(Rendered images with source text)
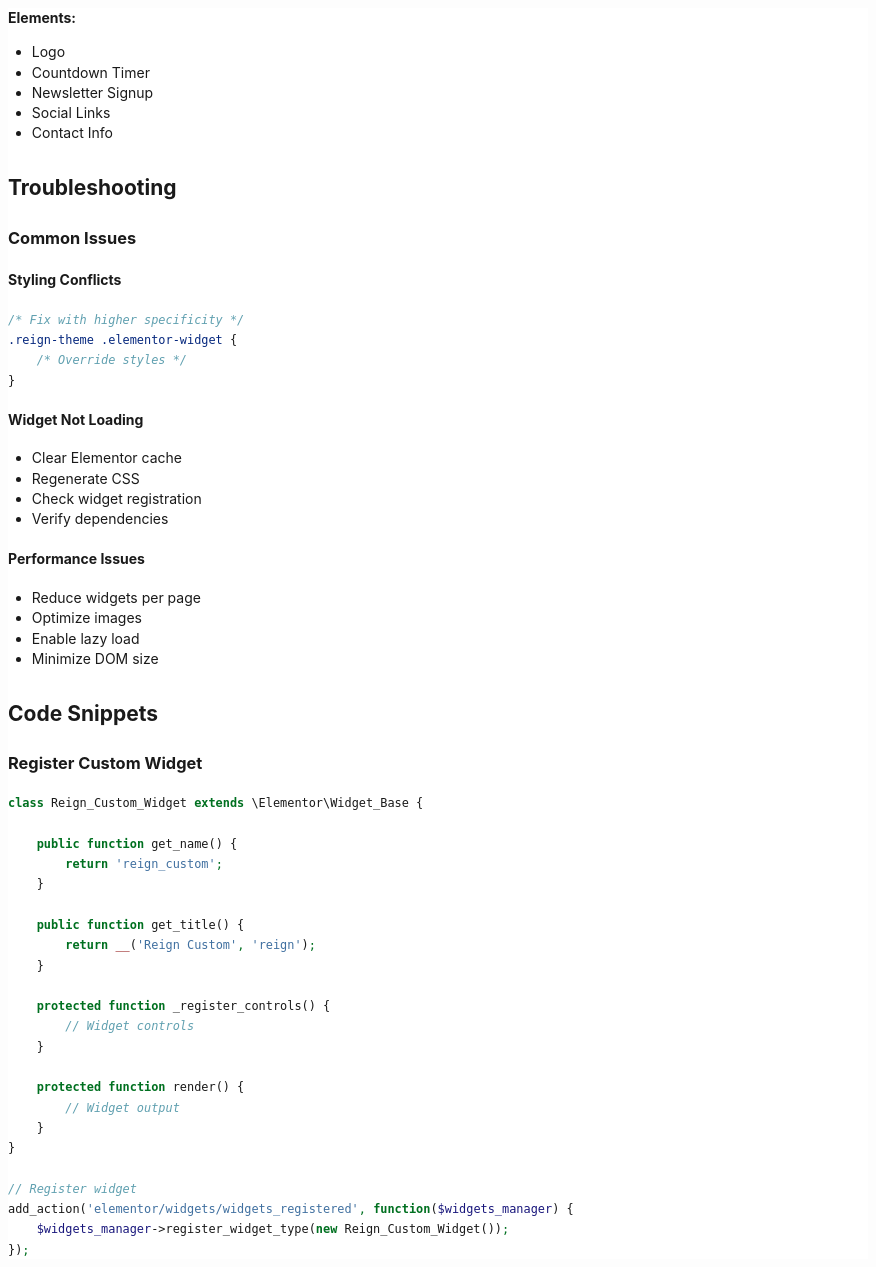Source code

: **Elements:**
- Logo
- Countdown Timer
- Newsletter Signup
- Social Links
- Contact Info

## Troubleshooting

### Common Issues

#### Styling Conflicts
```css
/* Fix with higher specificity */
.reign-theme .elementor-widget {
    /* Override styles */
}
```

#### Widget Not Loading
- Clear Elementor cache
- Regenerate CSS
- Check widget registration
- Verify dependencies

#### Performance Issues
- Reduce widgets per page
- Optimize images
- Enable lazy load
- Minimize DOM size

## Code Snippets

### Register Custom Widget

```php
class Reign_Custom_Widget extends \Elementor\Widget_Base {

    public function get_name() {
        return 'reign_custom';
    }

    public function get_title() {
        return __('Reign Custom', 'reign');
    }

    protected function _register_controls() {
        // Widget controls
    }

    protected function render() {
        // Widget output
    }
}

// Register widget
add_action('elementor/widgets/widgets_registered', function($widgets_manager) {
    $widgets_manager->register_widget_type(new Reign_Custom_Widget());
});
```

_Assignment_
Transcribe exactly, and only, the lines that extend from the one containing "- Check widget registration" to the end of the records above, inclusive of both.

_Solved exercise_
- Check widget registration
- Verify dependencies

#### Performance Issues
- Reduce widgets per page
- Optimize images
- Enable lazy load
- Minimize DOM size

## Code Snippets

### Register Custom Widget

```php
class Reign_Custom_Widget extends \Elementor\Widget_Base {

    public function get_name() {
        return 'reign_custom';
    }

    public function get_title() {
        return __('Reign Custom', 'reign');
    }

    protected function _register_controls() {
        // Widget controls
    }

    protected function render() {
        // Widget output
    }
}

// Register widget
add_action('elementor/widgets/widgets_registered', function($widgets_manager) {
    $widgets_manager->register_widget_type(new Reign_Custom_Widget());
});
```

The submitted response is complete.